The hugely popular Bira White, which has taken the Indian market by storm in the past few years, uses the same two ingredients. But while Bira White offers a rather robust blend of orange and coriander that smacks your senses instantly, the Maestra Wheat prides itself on more subdued flavours. If you’re lucky enough to be blessed with abnormally good olfactory organs, you can also experience a whiff of banana if you sniff the beer really closely.
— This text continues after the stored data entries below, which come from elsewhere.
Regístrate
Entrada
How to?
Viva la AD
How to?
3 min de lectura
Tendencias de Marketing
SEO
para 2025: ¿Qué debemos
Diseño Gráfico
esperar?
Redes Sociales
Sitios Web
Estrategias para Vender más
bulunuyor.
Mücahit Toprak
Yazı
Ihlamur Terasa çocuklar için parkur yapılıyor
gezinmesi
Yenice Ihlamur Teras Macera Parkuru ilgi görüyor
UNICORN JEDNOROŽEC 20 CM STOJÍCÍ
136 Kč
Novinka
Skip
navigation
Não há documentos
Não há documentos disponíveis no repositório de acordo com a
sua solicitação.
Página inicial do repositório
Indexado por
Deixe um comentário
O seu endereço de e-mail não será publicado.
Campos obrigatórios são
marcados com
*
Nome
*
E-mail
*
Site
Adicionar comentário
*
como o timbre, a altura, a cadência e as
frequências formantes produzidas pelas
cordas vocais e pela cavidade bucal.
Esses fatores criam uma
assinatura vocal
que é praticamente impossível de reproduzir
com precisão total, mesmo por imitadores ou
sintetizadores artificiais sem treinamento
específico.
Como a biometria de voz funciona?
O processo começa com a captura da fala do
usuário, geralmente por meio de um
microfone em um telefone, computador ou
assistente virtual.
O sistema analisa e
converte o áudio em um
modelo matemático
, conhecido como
But while the Maestra Wheat will recharge and soothe you, it will not dazzle or enormously excite you. Great beers are defined by their potential to leave you surprised. A late comer to the wheat beer trend, India still produces variations that are barely variations — all have the tendency to taste eerily similar. Over the years, a number of legendary Bavarian weissbiers have popularised the use of unusual ingredients such as banana, chocolate, bubble gum and clove. Some witbiers, apart from predominantly using orange and coriander, also experiment with spices like nutmeg. Given the unripe nature of the Indian market, commercial beer-makers here are yet to display the boldness needed to implement such quirkiness.
For now, the frothy goodness of the Maestra Wheat, available in 330 ml and 500 ml packs, is an enjoyable alternative. It is a crisp, well-crafted beer that will delight your taste buds and leave you in high spirits.
The Mahou Maestra Wheat is available in Gurugram for Rs 180 and Rs 120 in the 500 ml and 330 ml variants, respectively.